小児科、不妊外来、整形外科、呼吸器内科と、病棟でスキルを上げてきたので、さらに上をめざすために病棟に戻りたい。そして、教育にも興味があります。
というのは、実習に来る看護学生と接していて、心配に思うことが増えているからです。

単位さえくれればいいというふうに見える人もいます。さきほどの「目と手で考え、行うのが看護」というような話をしても響きません。もちろん現場に出て、経験を積むなかで変わっていくんでしょうけれど、学ぶ姿勢が薄れていっているように感じるんですね。

私がかつて教えてもらったように、看護師としてあるべき姿を伝えていきたいし、いろいろ教えてあげたい。だから、看護学校で教えることも将来的には考えてみたいと思っています。
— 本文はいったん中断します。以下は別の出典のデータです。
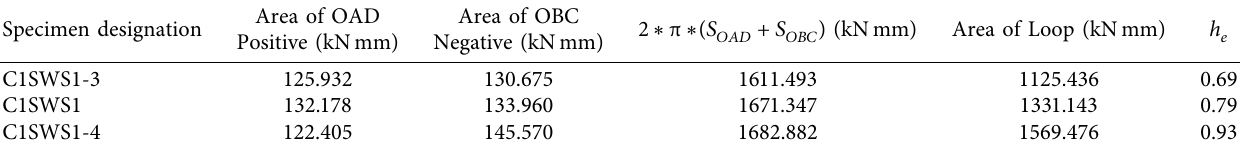
Table 11: Cumulative energy dissipation and viscous damping ratio for grade of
下の子が小学校に入るまで、あと1年。そこが一つの区切りですが、子育て期間はまだまだ続きます。思いっきり仕事をしたくても、思うようにはいかないこともあるでしょうし、葛藤することも多いと思います。

それでも、こうした時はいつか終わります。
どんなに大変なことがあっても、辛抱してがんばれば出口が見つかり、新しいチャンスのときがやってくる。ずっとそう信じて生きてきたので、自分らしく、これからも前向きに進んでいくつもりです。